4am – Lauren Theresa

Jumping puddles and dodging yellow cabs,
taking the last drags of the last cigarettes.
The lower east side is damp with sweat and steam and dew.
Coffee and Halal.
The withering and waking, both abuzz. Both filling the air.

The striations of light and sound, wavelengths colliding, creating this magic liminal space
where the only constant is the flower stand on Hester Street.
There she stands smirking,
never choosing a side.
Our portal to eternal life. Our window between worlds.
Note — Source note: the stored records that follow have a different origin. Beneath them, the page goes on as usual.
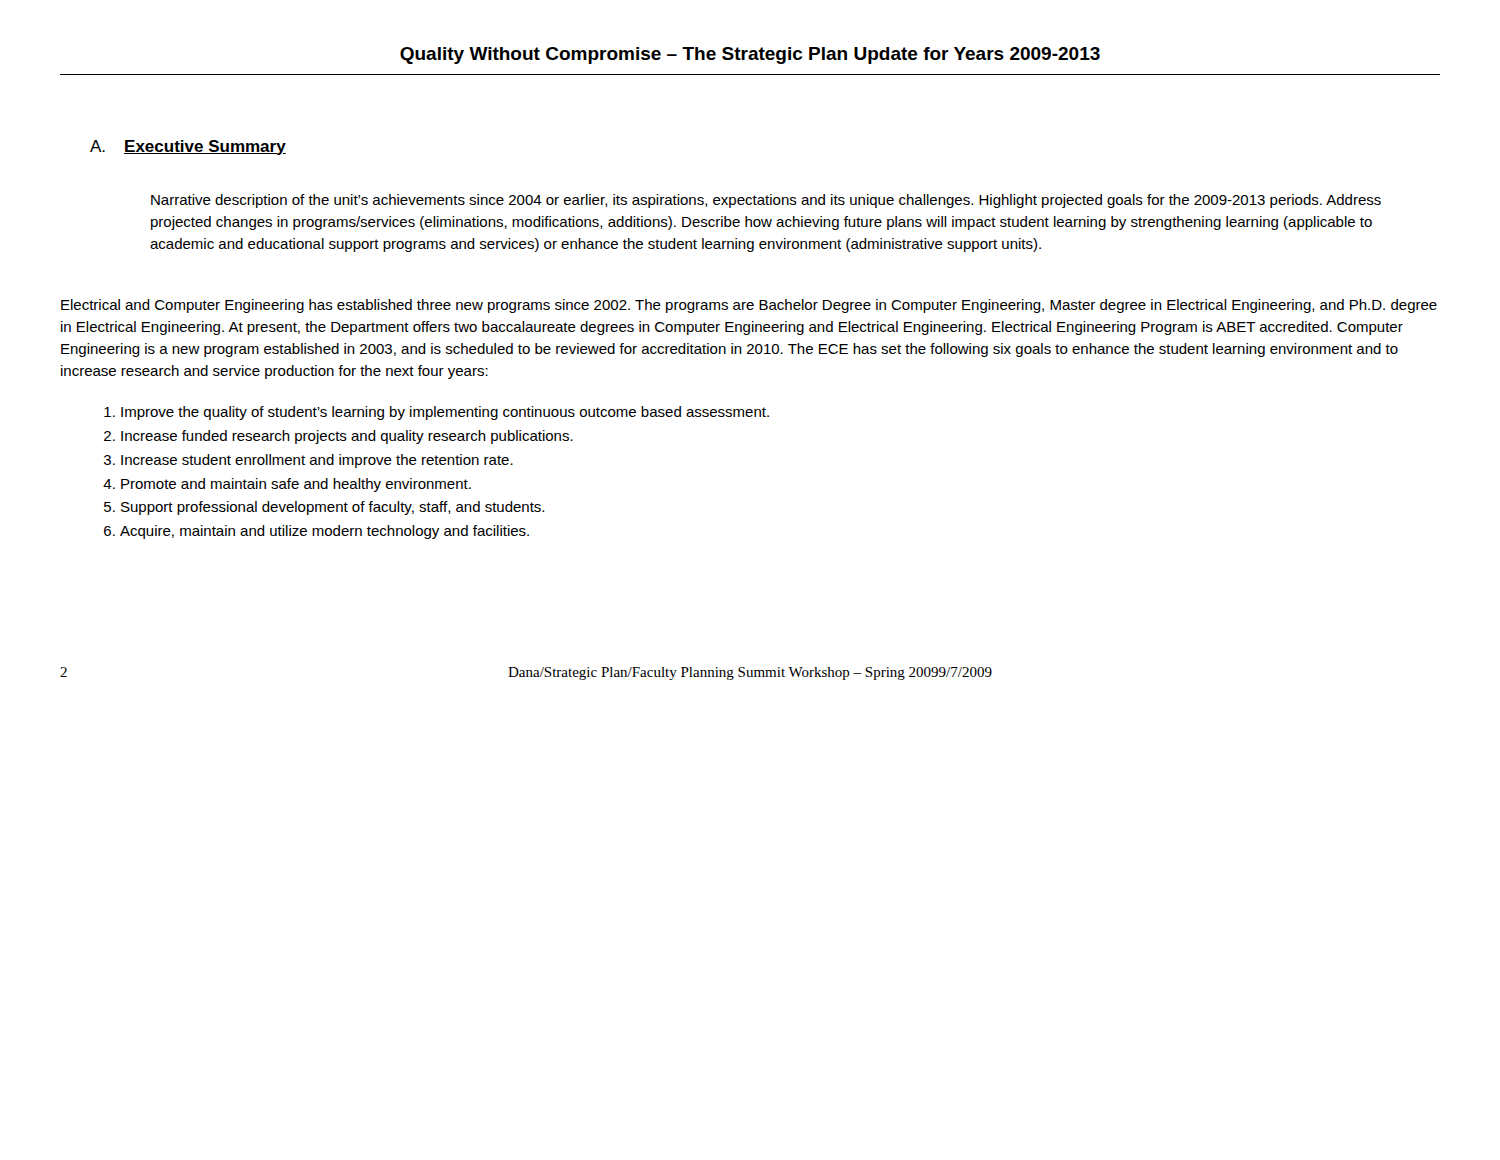Quality Without Compromise – The Strategic Plan Update for Years 2009-2013
A. Executive Summary
Narrative description of the unit’s achievements since 2004 or earlier, its aspirations, expectations and its unique challenges. Highlight projected goals for the 2009-2013 periods. Address projected changes in programs/services (eliminations, modifications, additions). Describe how achieving future plans will impact student learning by strengthening learning (applicable to academic and educational support programs and services) or enhance the student learning environment (administrative support units).
Electrical and Computer Engineering has established three new programs since 2002. The programs are Bachelor Degree in Computer Engineering, Master degree in Electrical Engineering, and Ph.D. degree in Electrical Engineering. At present, the Department offers two baccalaureate degrees in Computer Engineering and Electrical Engineering. Electrical Engineering Program is ABET accredited. Computer Engineering is a new program established in 2003, and is scheduled to be reviewed for accreditation in 2010. The ECE has set the following six goals to enhance the student learning environment and to increase research and service production for the next four years:
Improve the quality of student’s learning by implementing continuous outcome based assessment.
Increase funded research projects and quality research publications.
Increase student enrollment and improve the retention rate.
Promote and maintain safe and healthy environment.
Support professional development of faculty, staff, and students.
Acquire, maintain and utilize modern technology and facilities.
2
Dana/Strategic Plan/Faculty Planning Summit Workshop – Spring 20099/7/2009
Thom Yorke in the School Music Room Before He Was Famous – Judith Kingston

Too many inches of wrist, collar half-tucked into the neck
of his school jumper, ginger fuzz half-shaved, unsure
of where to put his limbs, his eyes closed, he lived in
a chord that filled the aching emptiness inside
so precisely, diminished seventh slicing through him, here
he was subsumed in music, a good kind of
invisible, the kind where no one can
touch you yet you are touched, the kind where
everything hums.

Old South Side, Indianapolis, November – John-Thomas Kelly

This time of year my neighborhood is littered
With beauty. Armfuls of the stuff. Foot-shuffles
Of it. The gutters of our crummy streets
Never look so good as when they’re battered
And fried crispy golden brown. It’s awful
To think that summer will come again. My feet
Will be conscripted to stamp the hot pavement,
And pleasure will hide all day in the cool basement.

Entrance – Matt Gilbert

You crossed that bridge to look for Waite in Brooklyn,
I followed just so I could walk back into the lights,
use limestone-granite towers, roads and cable
to sculpt nave and transept of a secular cathedral

Mammon’s island altar winking to the west, we turned,
second-arrival on a sound-stage shared with millions
– latecomers, our start was not down in the steerage,
but the worn promise of the possible shone clear.